Should this surprise me?

In the early 1980s, soon after I moved to Stirling and became seriously interested in retailing, we had the Tiny Rowland and Mohammad Fayed ‘spat’ over Harrods. This was unpleasant with plenty of mud to go round. The unacceptable face of capitalism was also laid out in companies such as Polly Peck, Guinness and United Distillers (I see Ernest Saunders’ miraculous recovery allowed him to be a company advisor and director) and Amber Day (in which a certain Philip Green starred). Throw in Amazon tax issues, the current Boots problems and Mike Ashley and Sports Direct (what an excellent choice to choose this week to appear before a Select Committee given the BHS ‘evidence’) and we have a long and not so distinguished history in this broad area. But if you can get away with it …..?

We could also look to the more recent Comet closure and pension issues. This is not at all the same cause or ilk as the current BHS situation, nor is it of the same magnitude. But it does have similarities in terms of the role and reward of advisors and administrators, preferred creditors and the public having to pick up the tab. This was in its own smaller way a scandal, but the Government, despite pledges to the contrary, have refused to make public the investigation findings. Why not? What is there to hide? After all the taxpayer paid for this report in so many ways and we should see it. Perhaps it might even contain lessons for BHS – and those to follow.

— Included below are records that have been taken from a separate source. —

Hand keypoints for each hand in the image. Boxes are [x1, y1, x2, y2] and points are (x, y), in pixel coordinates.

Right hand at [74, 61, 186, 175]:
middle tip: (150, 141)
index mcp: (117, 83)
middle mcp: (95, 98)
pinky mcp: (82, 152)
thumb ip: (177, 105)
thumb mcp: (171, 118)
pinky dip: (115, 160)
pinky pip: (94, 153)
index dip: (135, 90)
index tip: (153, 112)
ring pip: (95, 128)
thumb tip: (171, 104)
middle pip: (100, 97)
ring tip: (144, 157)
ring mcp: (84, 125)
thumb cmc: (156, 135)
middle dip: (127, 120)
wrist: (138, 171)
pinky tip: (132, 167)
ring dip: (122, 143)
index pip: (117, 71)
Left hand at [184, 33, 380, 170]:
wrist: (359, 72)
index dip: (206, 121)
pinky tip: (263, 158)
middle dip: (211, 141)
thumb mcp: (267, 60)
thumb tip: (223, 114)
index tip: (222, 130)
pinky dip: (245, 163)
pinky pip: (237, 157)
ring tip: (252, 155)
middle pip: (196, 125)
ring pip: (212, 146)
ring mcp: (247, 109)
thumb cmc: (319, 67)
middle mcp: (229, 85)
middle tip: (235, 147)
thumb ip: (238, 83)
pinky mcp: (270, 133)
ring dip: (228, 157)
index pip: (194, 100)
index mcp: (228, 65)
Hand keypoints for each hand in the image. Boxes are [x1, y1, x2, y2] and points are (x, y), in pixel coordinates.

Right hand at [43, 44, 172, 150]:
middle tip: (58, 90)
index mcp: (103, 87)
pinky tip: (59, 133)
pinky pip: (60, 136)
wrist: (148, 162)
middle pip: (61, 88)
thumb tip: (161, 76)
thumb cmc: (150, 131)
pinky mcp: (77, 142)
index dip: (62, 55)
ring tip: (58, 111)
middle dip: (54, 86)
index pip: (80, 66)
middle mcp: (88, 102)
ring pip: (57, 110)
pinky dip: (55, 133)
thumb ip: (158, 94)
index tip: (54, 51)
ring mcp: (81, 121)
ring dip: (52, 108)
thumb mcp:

Advisors passing the buck, shady introductions and inter-linkages, a lack of morals and ethics and a wanton disregard for staff, suppliers and even landlords; this is not exactly a wonderful legacy for deregulation and the market economy. Add in a death threat, claims of insanity, questions of intelligence and who knows what else in the coming weeks and it really is a grand soap opera, whatever we think of the ‘probing’ of the Select Committee members. But in this soap opera people are being really hurt and livelihoods damaged.

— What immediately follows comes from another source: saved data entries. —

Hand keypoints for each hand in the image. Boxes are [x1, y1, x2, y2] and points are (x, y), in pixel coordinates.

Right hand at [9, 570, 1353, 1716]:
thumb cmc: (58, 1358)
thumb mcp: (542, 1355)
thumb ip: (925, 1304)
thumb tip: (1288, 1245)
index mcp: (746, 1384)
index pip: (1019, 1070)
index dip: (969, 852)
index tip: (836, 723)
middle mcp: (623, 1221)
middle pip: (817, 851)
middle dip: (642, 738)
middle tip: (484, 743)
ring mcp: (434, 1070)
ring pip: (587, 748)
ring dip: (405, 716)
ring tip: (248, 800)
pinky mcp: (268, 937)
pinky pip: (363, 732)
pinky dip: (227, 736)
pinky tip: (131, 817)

‘(He) is a mythomaniac…a Premier League liar and a Sunday pub league retailer. At best’ (Michael Hitchcock, former BHS financial consultant on owner Dominic Chappell).

That’s some epitaph on an owner and a business model. Whilst I understand the current focus on BHS and its problems, there may be a systemic issue here that needs to be resolved (lanced?) We have to make sure it can never happen again.

This is probably a good place to reiterate that this blog expresses my personal view and is not a stated position of my employer.